The Simplest Words
Page 18
And so we may have continued to stand, until we were cut down, had we not been alerted to a new circumstance by the sound of motors revving wildly close at our backs. On turning around I saw our lieutenant running towards the truck where I had got the cigar. He was shouting something and waving his cap. But he was ignored, and the truck turned in a tight circle and accelerated away rapidly in the direction of the Warsaw road. The hasty retreat of the colonel pulled the plug and drew after it the flood. Bedlam ensued, and men, trucks, motorcycles and horses converged in a panic-stricken mob onto the road and streamed away through the deepening dusk towards Warsaw.
Pawel touched me on the shoulder, his beautiful white teeth gleaming as he bent close to my ear and shouted, ‘Now, Janek!’ I stared at him and he smiled slowly, then shouted, ‘Now, Janek, you will learn how to run!’ He unclipped his bayonet and leapt nimbly out of the trench. His rifle he left lying in the mud, the bayonet he rammed firmly into his belt.
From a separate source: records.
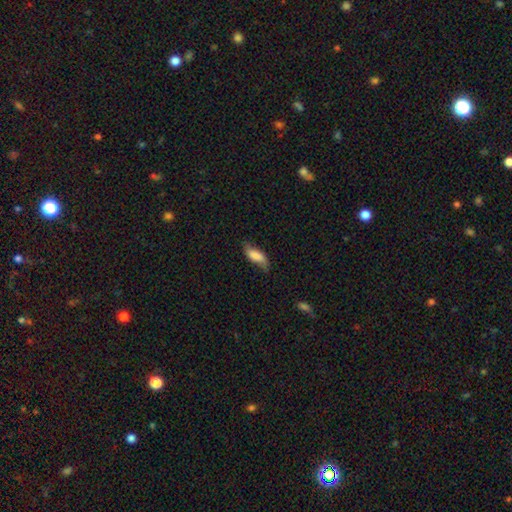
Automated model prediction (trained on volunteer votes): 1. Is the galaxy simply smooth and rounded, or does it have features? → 74% smooth, 19% featured or disk, 7% star or artifact.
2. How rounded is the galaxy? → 75% in between, 22% cigar-shaped, 2% round.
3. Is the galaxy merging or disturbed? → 61% none, 29% minor disturbance, 9% major disturbance, 2% merger.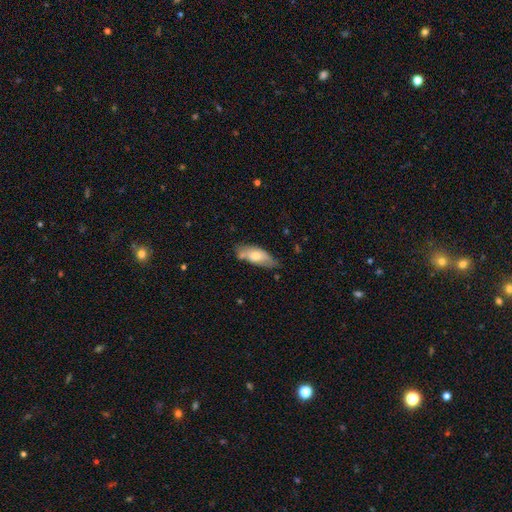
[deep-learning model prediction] Smooth or featured? Predicted: smooth (p=0.63). How rounded? Predicted: in between (p=0.78). Merging? Predicted: none (p=0.63).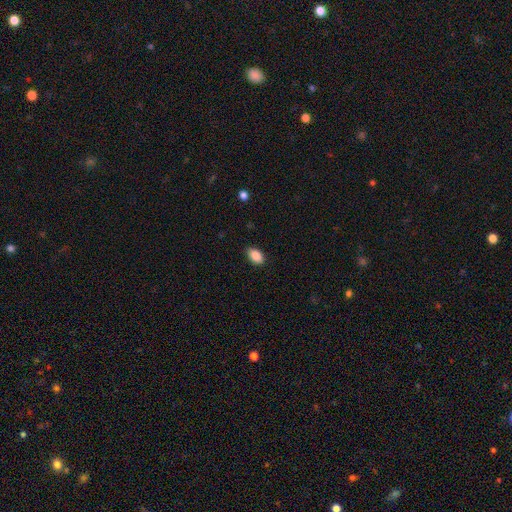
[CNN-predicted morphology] smooth 88%, star or artifact 8%, featured or disk 4%. Down the decision tree: how rounded — in between (90%); merging — none (86%).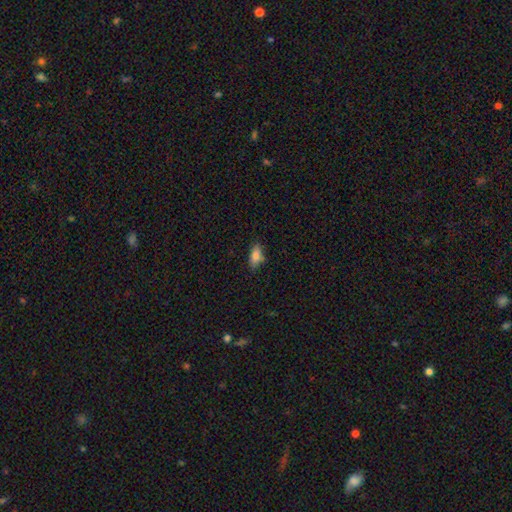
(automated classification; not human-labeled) Smooth or featured: smooth — 81% (featured or disk — 10%)
How rounded: in between — 82% (cigar-shaped — 14%)
Merging: none — 75% (minor disturbance — 17%)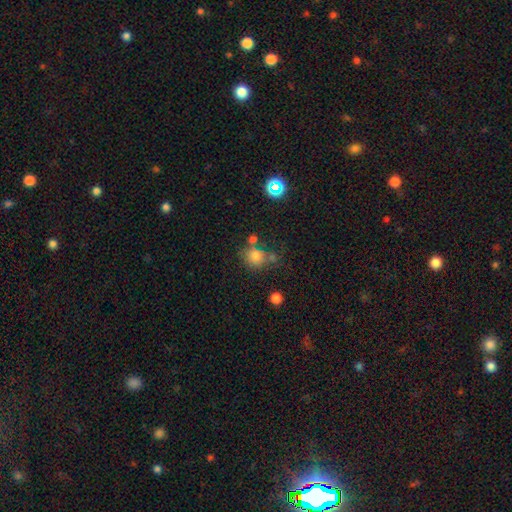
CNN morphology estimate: Smooth or featured? Predicted: smooth (p=0.77). How rounded? Predicted: round (p=0.80). Merging? Predicted: none (p=0.54).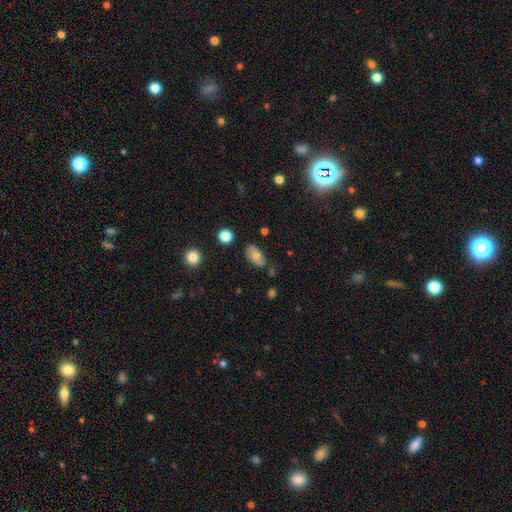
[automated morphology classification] This is likely a smooth galaxy (70%). How rounded: clearly in between (90%). Merging: likely none (68%).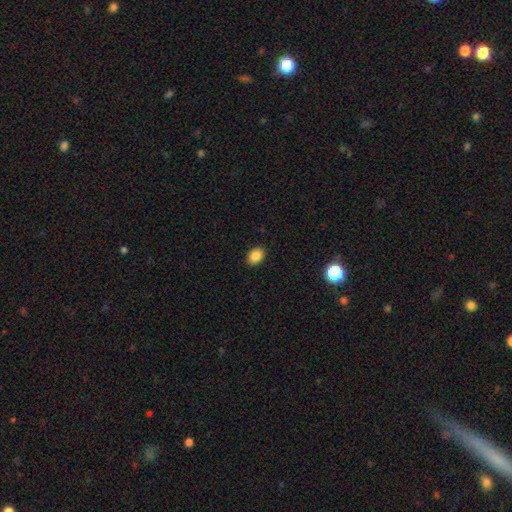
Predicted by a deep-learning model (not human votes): smooth_or_featured: smooth (p=0.86) [alt: star or artifact p=0.09]
how_rounded: in between (p=0.74) [alt: round p=0.25]
merging: none (p=0.89) [alt: minor disturbance p=0.08]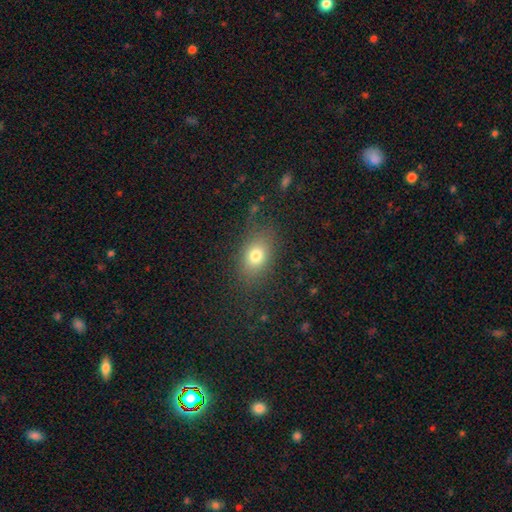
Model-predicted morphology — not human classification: A smooth galaxy with no disk features (76%) that is in between round and cigar-shaped (71%).

Vote fractions:
- Smooth or featured? smooth: 76% / star or artifact: 12% / featured or disk: 11%
- How rounded? in between: 71% / round: 27% / cigar-shaped: 2%
- Merging? none: 79% / minor disturbance: 13% / major disturbance: 6% / merger: 1%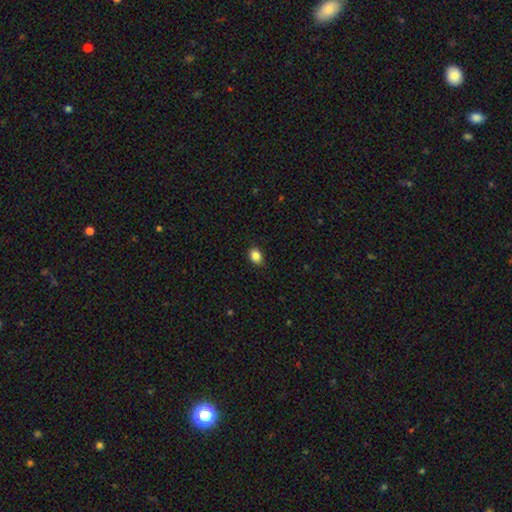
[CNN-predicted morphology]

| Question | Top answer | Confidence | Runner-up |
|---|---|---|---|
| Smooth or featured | smooth | 86% | star or artifact (10%) |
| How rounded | in between | 60% | round (39%) |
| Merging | none | 87% | minor disturbance (10%) |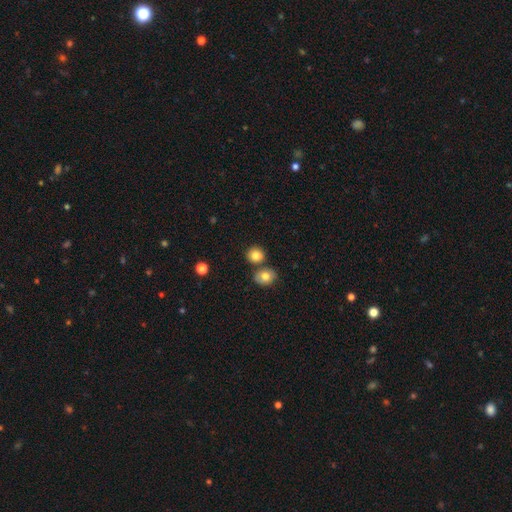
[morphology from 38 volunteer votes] A smooth galaxy with no disk features (82%) that is round (90%).

Vote fractions:
- Smooth or featured? smooth: 82% / featured or disk: 11% / star or artifact: 8%
- How rounded? round: 90% / in between: 10% / cigar-shaped: 0%
- Merging? none: 60% / merger: 20% / minor disturbance: 17% / major disturbance: 3%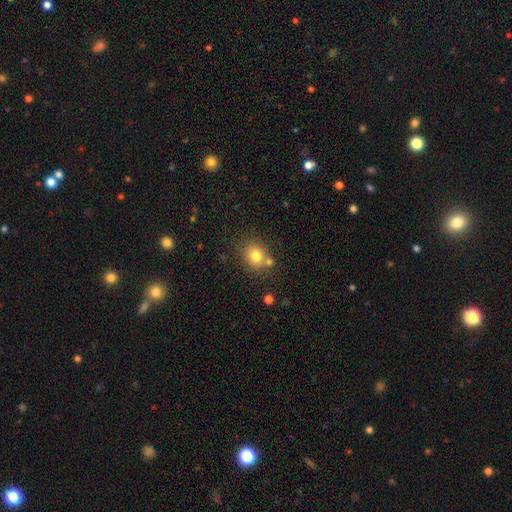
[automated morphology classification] A smooth galaxy with no disk features (79%) that is round (69%). Merging: none (66%).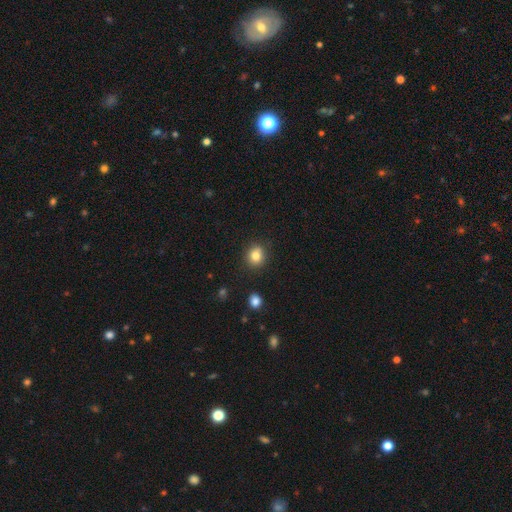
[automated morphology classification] The model was most divided on "how rounded": round: 80%, in between: 19%, cigar-shaped: 1%. More confident: merging — none (86%); smooth or featured — smooth (81%).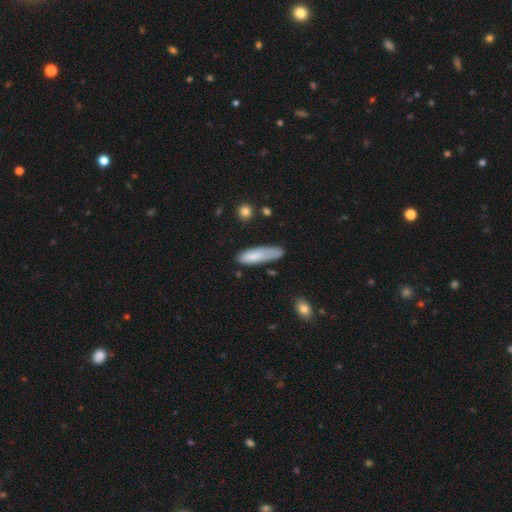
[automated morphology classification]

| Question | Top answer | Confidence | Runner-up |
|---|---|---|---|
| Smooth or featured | smooth | 80% | featured or disk (14%) |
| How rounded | cigar-shaped | 66% | in between (32%) |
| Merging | none | 56% | minor disturbance (31%) |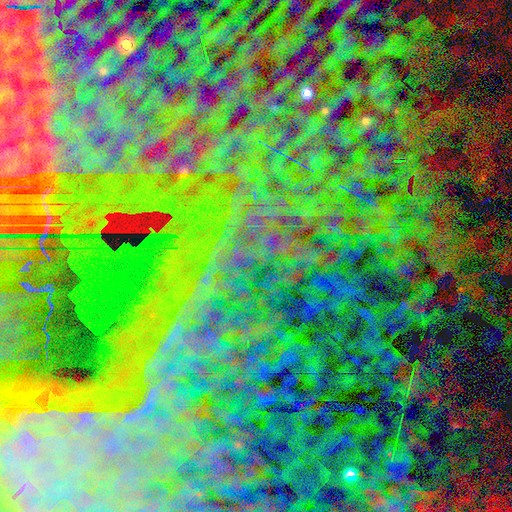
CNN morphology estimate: Smooth or featured? Predicted: star or artifact (p=0.85).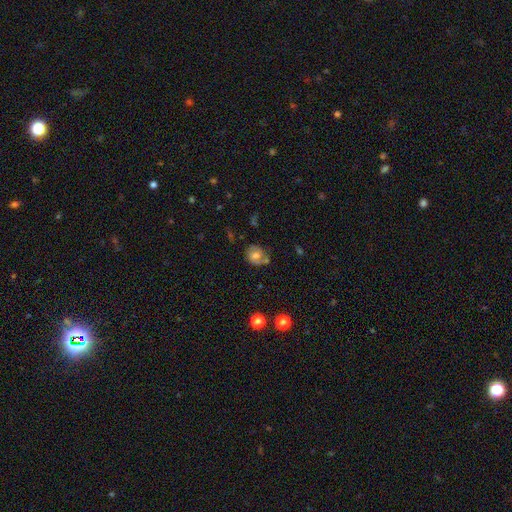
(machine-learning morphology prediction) type=smooth (46%); merging=none (53%).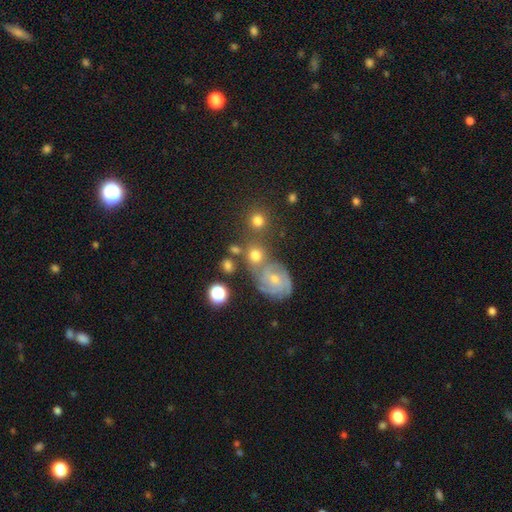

‘Pawel!’ I yelled, senselessly—it was like shouting into the teeth of a storm. He paused and looked down at me, his lean frame poised for flight. Then the first salvo of shells shrieked over our heads and detonated beyond the lines among the retreating mob on the road. Pawel turned and began to run.
Someone trod on my hand and I was knocked violently aside. Grovelling about in the bottom of the trench I was gripped by panic and I struck out, slipping and stumbling as I clawed my way onto the parapet and, hurling my rifle aside as if it had been a drowning companion, I sprinted after Pawel’s retreating figure. I shall never forget how I thrust myself through the press of men and called on God to keep Pawel in my sight. But no, I did not choose to follow Pawel, it was he who chose to lead me!
Pawel’s pace was steady, almost unhurried, a regular clip-clip of his heels going up and down. So naturally I soon caught up with him, for my pace was headlong. If I had not indeed checked my pace abruptly I would have crashed into him. As soon as he reached the road he dropped lightly into the drainage ditch which ran along just off the verge. The ground was muddy and uneven in the ditch, with pools and rivulets of water to further impede our progress. But the congestion was a great deal less than it was on the road, and in addition to this the parapet provided us with an excellent shelter from the lethal shrapnel with which the air was now filled.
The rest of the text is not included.